»»

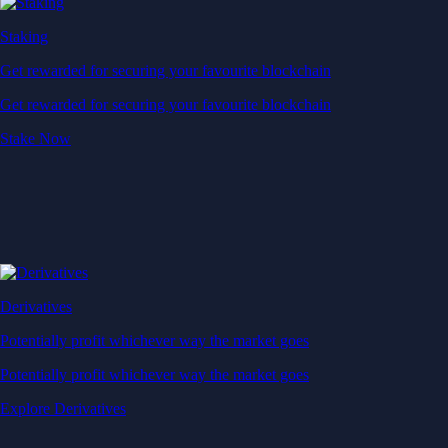
Staking
Get rewarded for securing your favourite blockchain
Get rewarded for securing your favourite blockchain
Stake Now
Derivatives
Potentially profit whichever way the market goes
Potentially profit whichever way the market goes
Explore Derivatives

««

Only the text of the records is to be reproduced exactly; skip the pictures.

Staking
Get rewarded for securing your favourite blockchain
Get rewarded for securing your favourite blockchain
Stake Now
Derivatives
Potentially profit whichever way the market goes
Potentially profit whichever way the market goes
Explore Derivatives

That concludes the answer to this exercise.